Per l’ennesima volta, Philip K. Dick
viene ripreso da Hollywood. In questo film, non tra i peggiori
fortunatamente del “Woo americano”, una specie di futuribile “spia
aziendale” a cui viene sottratta la memoria dopo le operazioni si
trova coinvolto suo malgrado nel furto (e sfruttamento) di un’epocale
invenzione che permette di conoscere il futuro. Tra le molte cose che
gli si mettono contro, deve fronteggiare l’assenza di memoria
dell’esperienza in questione che la sua “prassi professionale”
prevede.
Sarà il caos a salvarlo. Molte delle scene d’azione si risolvono solo
con un espediente che sconvolga la situazione e renda impraticabile lo
scontro aperto (l’esplosione nei canali della metro, gli estintori
esplosi durante l’interrogatorio dell’FBI, e altro). Non a caso il
protagonista (un Affleck anche più gommoso e inerte del solito)
re-incontra la biologa che lo aiuterà a salvarsi allorché questa
simula un tifone nel suo laboratorio. Il caos avrebbe potuto salvare
anche questo film. Nella prima parte specialmente, il tempo
dickianamente out of joint (come si intitola una sua opera)

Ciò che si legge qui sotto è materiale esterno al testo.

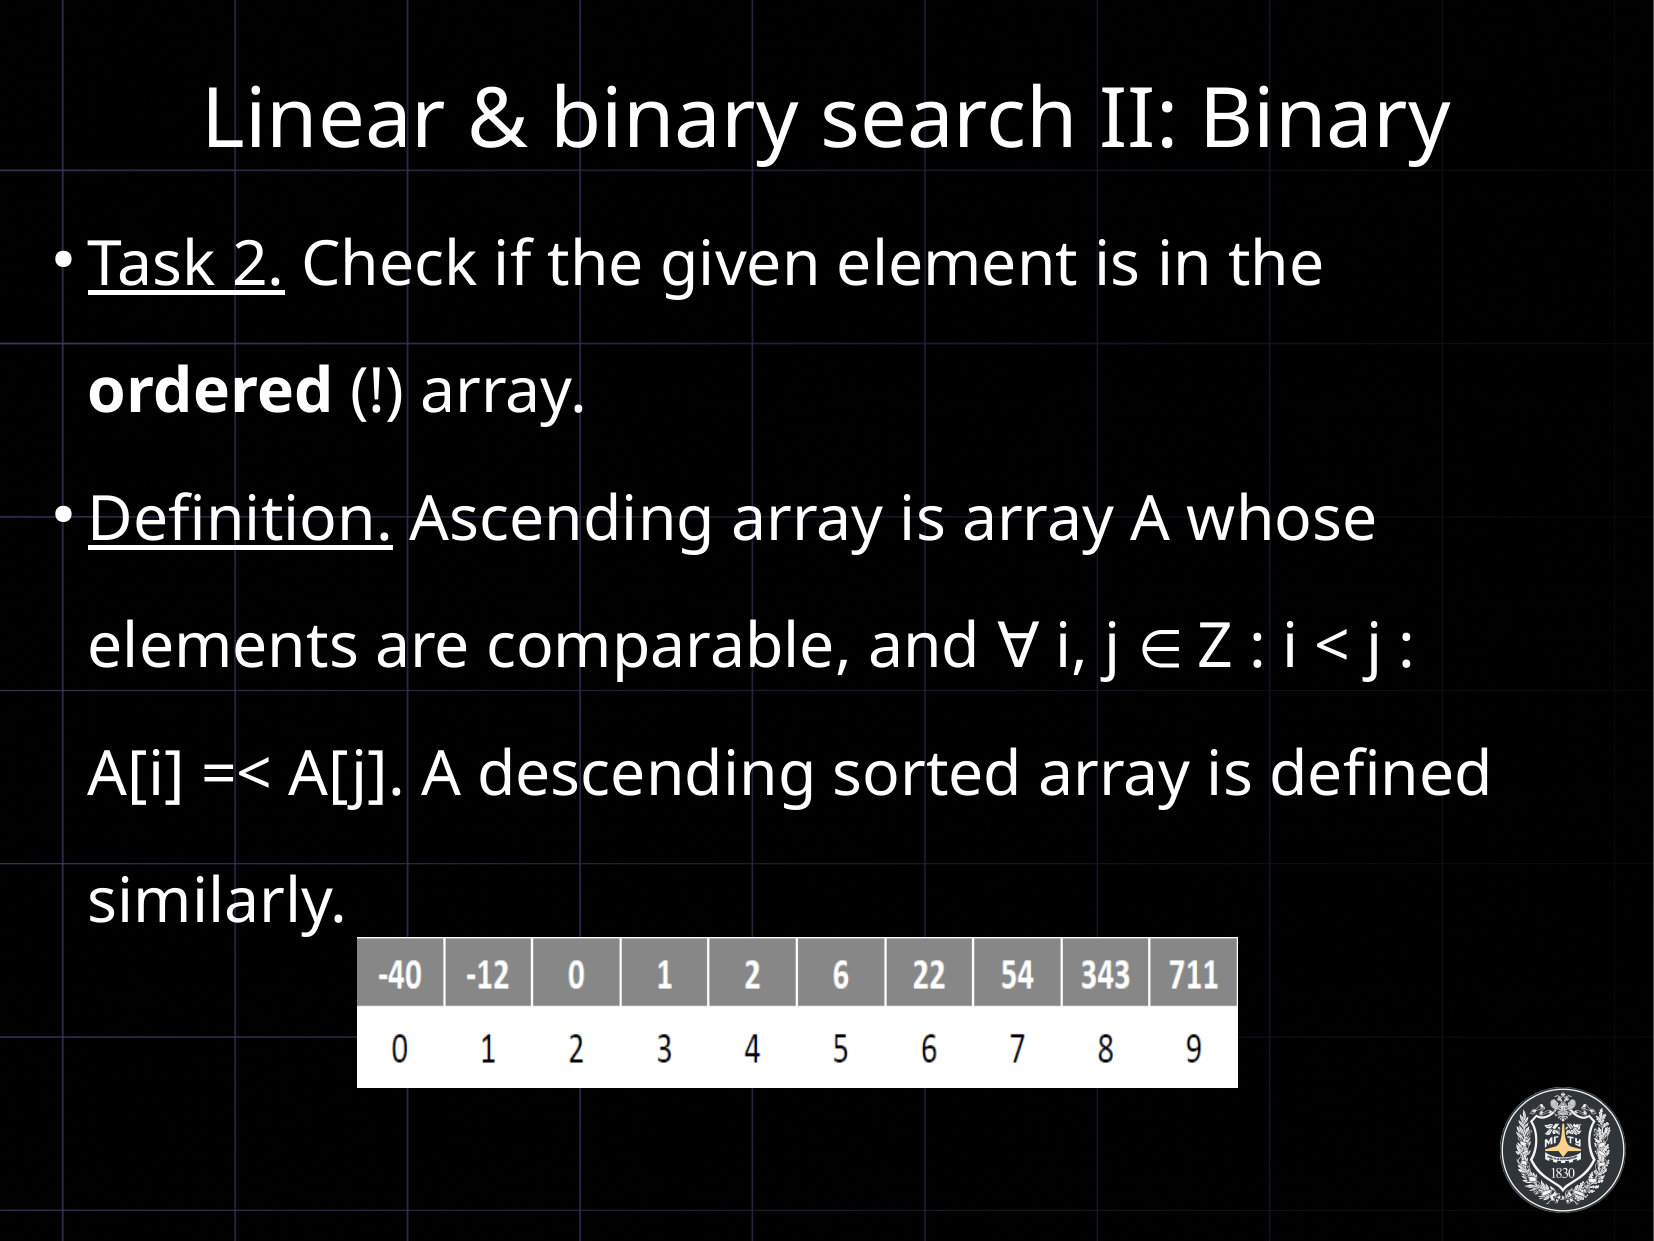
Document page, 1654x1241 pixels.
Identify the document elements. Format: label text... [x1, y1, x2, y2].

title Linear & binary search II: Binary [82, 37, 1571, 168]
picture [0, 0, 1654, 1241]
text_box Task 2. Check if the given element is in the ordered (!) array. Definition. Ascending array is array A whose elements are comparable, and ∀ i, j ∈ Z : i < j : A[i] =< A[j]. A descending sorted array is defined similarly. [37, 168, 1576, 862]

viene reso in modo antitetico rispetto al grande
Minority Report
spielberghiano, dove l’azione e la struttura testuale che la
presuppone e la contiene raggiungevano e esplicitavano il paradosso
(paradosso parallelo a quello temporale del plot) attraverso il loro
semplice combaciare. Qui, la struttura testuale del film esplode, i
tre anni di memoria che Affleck perde rimangono un buco nel
film, se ne sente lo squilibrio. I richiami passato-presente-futuro
(la funzione “profetica” dell’antincendio, gli indizi che il
protagonista invia al se stesso del futuro) sono piazzati lì, slegati
non certo dalla storia ma sicuramente dalla conscia dispersività della
messa in scena – tutto torna ma la regia scombina ad arte le carte in
tavola. Ci sono vari flashback e flash-forward “in libertà”, piazzati
incoerentemente rispetto al disegno generale narrativo (compreso
quello capitale che vede la morte del protagonista), che perde
importanza rispetto al singolo elemento, e infatti una delle
invenzioni rese possibili dai ladrocini del protagonista, all’inizio,
libera la figura tridimensionale creata da un pc dallo schermo stesso,
restituendola completamente allo spazio – dunque una cornice che
svanisce. Come svanisce appunto la struttura del film, a fronte della
smisurata importanza concessa all’attimo, all’istante presente, spesso
determinante in molte situazioni del film ma mai prevedibile, sempre
apparentemente scisso (grazie alla regia e al montaggio) rispetto allo
scorrere della narrazione. E sovente dilatato innaturalmente (come ha
sempre fatto Woo, provocando in certi casi addirittura paragoni non
infondatissimi con Peckinpah), come nella scena in cui l’eroe torna
alla coscienza dopo la perdita della memoria dei tre anni in cui ha
agito a favore della compagnia che voleva realizzare il modo per
vedere il futuro.
Peccato che poi le cose cambino. Il caos degenera in confusione, e da
quando la biologa interpretata dalla Thurman si affianca all’eroe le
scene d’azione perdono parecchio in efficacia, si rallentano,
l’importanza dell’attimo va a farsi benedire disperdendosi in una
fanghiglia visiva di poco conto. Arriva persino il temutissimo momento
in cui si dà fondo ai più vieti cliché di John Woo (colombe, allusioni
cristologiche, pistole incrociate). Avremmo preferito farne a meno.
Rimane un’idea di messa in scena interessante e particolarmente
azzeccata, ma non sviluppata fino in fondo. Comunque in definitiva
rimane un prodotto non così malvagio.